During the assessment process, the nurse asks open-ended, focused, and specific questions in order to determine accurate data. The nurse asks the patient about the perception of his or her own appearance to understand the nature of the problem. The nurse asks about the times the patient has felt good about himself or herself in order to determine which area is important for patient care. To determine the effects of low self-esteem on a patient, the nurse asks about the impact of relationships on the patient's self-esteem. To assess the onset and duration of symptoms, the nurse asks when the patient began to feel differently.

The nurse determines that a patient is experiencing repeated failures, having conflicts, with others, and is more dependent on his or her parents. Which component of self-concept is affected in the patient?
1
Identity
2
Self-esteem
3
Body image
4
Role performance

1

Identity is defined as an internal sense of individuality, wholeness, and consistency of a person in different situations. The experiences of repeated failures, conflicts with others, and dependency on parents disturb the internal sense of individuality and consistency of an individual. Therefore, identity is affected in the patient. Self-esteem is an individual's overall feeling of self-worth or the emotional appraisal of self. Body image is the physical appearance, structure, and function of the person. The individual has significant roles throughout life. Failure in meeting role expectations results in deficits.

What statements made by the patient indicate that the patient's self-concept is improving following treatment? Select all that apply.
1
"I am pretty comfortable with my crutches."
2
"It is easier to administer insulin than I had imagined."
3
"The prosthesis hurts; I cannot endure it."
4
"Physical therapy is going well. I'm going to be on my feet soon."
5
"I don't find the social gathering very interesting."

1, 2, 4

Acceptance of the use of assistive devices and understanding teaching, such as how to administer insulin, suggest good progress. Positive attitudes toward returning to previous levels of functioning also indicate good progress. Not wanting to put additional efforts into rehabilitation and not wanting to socialize indicate negative self-concept.

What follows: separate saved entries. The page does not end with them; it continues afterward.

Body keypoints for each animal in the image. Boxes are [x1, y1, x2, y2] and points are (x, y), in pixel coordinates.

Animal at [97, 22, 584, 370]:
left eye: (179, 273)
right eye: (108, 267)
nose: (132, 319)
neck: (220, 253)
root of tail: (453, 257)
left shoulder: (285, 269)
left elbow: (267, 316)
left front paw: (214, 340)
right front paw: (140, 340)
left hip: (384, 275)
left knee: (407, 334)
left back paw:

Which events in life can alter the self-concept of a person significantly? Select all that apply.
1
Having a child
2
Losing a child
3
Being promoted at work
4
Taking an exam at school
5
Being diagnosed with a chronic illness

1, 2, 3, 5

Having a child changes the role of a person to a parent and affects a person's self-concept. Losing a child brings shock and depression, which negatively influence the self-concept. Being promoted at work boosts an individual's self-concept. A diagnosis of a chronic illness may reduce the self-esteem of the patient considerably. Events such as taking an exam would not influence an individual's self-concept.

Which nursing action would be provided to an individual in the intimacy versus isolation stage quizlet?

If an individual under the intimacy versus isolation stage is admitted to the hospital, the nurse should involve the client's partners or family members in the caring process so that the client can have a positive support structure.

How would the nurse apply the identity versus role confusion stage in the care delivery of an adolescent quizlet?

How does the nurse apply the identity versus role confusion stage in the care delivery of an adolescent ? The nurse helps hospitalized adolescents in decision-making about their treatment plan during the identity versus role confusion stage of Erikson's theory.

Which should the nurse include in the plan of care to decrease the risk for drown injury for a school age client quizlet?

Which should the nurse include in the plan of care to decrease the risk for drown injury for a school-age client? rationale: The nurse should include a recommendation to enroll the client in swimming lessons in the plan of care for a school-age client to decrease the risk for drown injury.

What nursing intervention would be given to an individual in the initiative versus guilt stage of Erikson's theory?

What nursing intervention would be given to an individual in the initiative versus guilt stage of Erikson's theory? The nurse should teach parents about a child's impulse control to avoid the risks of altered growth and development.